How different can two intersecting families be? (Q2571264)

Summary: To measure the difference between two intersecting families \({\mathcal F}, {\mathcal G} \subseteq 2^{[n]}\) we introduce the quantity \(D({\mathcal F} ,{\mathcal G})=|\{ (F,G):F \in {\mathcal F}\), \(G \in {\mathcal G}\), \(F\cap G =\emptyset \}|\).
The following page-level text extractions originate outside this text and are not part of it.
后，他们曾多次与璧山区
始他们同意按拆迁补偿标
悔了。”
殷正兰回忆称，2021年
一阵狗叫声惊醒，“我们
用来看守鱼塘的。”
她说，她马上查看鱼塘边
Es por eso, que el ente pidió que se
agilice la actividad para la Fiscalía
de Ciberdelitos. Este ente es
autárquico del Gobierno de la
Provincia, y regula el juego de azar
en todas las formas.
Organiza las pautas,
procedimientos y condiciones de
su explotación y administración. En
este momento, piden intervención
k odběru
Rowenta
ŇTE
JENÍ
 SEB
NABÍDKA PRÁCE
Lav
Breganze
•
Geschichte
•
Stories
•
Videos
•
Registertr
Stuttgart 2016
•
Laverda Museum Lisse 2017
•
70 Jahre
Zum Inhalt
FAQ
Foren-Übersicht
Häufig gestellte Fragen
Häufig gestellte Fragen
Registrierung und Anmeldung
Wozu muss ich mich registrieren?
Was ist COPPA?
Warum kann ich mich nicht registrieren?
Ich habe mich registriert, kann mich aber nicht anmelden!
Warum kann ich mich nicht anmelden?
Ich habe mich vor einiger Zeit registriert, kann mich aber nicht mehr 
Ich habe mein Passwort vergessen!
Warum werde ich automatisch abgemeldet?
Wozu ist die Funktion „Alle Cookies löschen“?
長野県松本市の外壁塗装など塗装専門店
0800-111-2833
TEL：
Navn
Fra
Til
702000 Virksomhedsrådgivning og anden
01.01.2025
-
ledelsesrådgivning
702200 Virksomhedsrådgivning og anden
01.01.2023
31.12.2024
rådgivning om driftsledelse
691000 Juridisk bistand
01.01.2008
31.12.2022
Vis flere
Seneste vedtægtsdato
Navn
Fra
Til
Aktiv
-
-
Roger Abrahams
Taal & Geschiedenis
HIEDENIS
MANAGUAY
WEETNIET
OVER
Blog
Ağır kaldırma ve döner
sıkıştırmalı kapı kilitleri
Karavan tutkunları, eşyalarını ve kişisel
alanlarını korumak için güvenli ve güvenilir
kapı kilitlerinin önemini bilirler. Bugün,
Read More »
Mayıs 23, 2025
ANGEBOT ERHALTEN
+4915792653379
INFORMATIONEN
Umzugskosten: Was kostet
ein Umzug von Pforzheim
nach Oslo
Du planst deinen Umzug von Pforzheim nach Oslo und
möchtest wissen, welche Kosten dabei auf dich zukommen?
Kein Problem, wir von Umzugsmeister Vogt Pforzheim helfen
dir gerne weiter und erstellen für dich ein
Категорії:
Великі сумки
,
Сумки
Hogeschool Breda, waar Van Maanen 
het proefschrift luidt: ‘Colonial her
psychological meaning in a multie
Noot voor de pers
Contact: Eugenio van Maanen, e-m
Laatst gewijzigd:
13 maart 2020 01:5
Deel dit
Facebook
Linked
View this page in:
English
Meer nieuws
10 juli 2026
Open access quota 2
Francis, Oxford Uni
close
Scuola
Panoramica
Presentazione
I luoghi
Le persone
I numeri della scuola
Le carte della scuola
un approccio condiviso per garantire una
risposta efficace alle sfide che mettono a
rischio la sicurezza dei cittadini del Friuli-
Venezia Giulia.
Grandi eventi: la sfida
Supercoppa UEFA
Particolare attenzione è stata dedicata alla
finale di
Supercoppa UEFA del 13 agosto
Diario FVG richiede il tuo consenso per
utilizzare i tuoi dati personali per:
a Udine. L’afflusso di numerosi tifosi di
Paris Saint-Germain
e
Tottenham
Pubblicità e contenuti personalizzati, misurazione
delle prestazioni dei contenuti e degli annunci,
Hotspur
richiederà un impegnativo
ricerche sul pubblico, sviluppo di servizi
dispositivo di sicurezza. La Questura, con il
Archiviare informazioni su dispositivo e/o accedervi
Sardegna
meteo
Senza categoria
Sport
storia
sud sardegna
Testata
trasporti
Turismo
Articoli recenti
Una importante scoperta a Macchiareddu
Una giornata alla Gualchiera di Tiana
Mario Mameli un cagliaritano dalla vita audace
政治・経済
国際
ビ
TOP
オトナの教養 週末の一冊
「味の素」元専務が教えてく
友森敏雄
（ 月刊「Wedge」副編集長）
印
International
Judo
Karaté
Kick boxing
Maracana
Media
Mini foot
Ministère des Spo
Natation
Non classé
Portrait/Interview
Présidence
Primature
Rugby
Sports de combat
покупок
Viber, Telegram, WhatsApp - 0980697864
We prove that if \({\mathcal F}\) is \(k\)-uniform and \({\mathcal G}\) is \(l\)-uniform, then for large enough \(n\) and for any \(i \neq j\) \({\mathcal F}_i=\{F \subseteq [n]: i \in F\), \(|F|=k \}\) and \({\mathcal F}_j=\{F \subseteq [n]: j \in F\), \(|F|=l\}\) form an optimal pair of families (that is \(D({\mathcal F},{\mathcal G}) \leq D({\mathcal F}_i,{\mathcal F}_j)\) for all uniform and intersecting \({\mathcal F}\) and \({\mathcal G}\)), while in the non-uniform case any pair of the form \({\mathcal F}_i=\{F \subseteq [n]: i \in F \}\) and \({\mathcal F}_j=\{F \subseteq [n]: j \in F\}\) is optimal for any \(n\).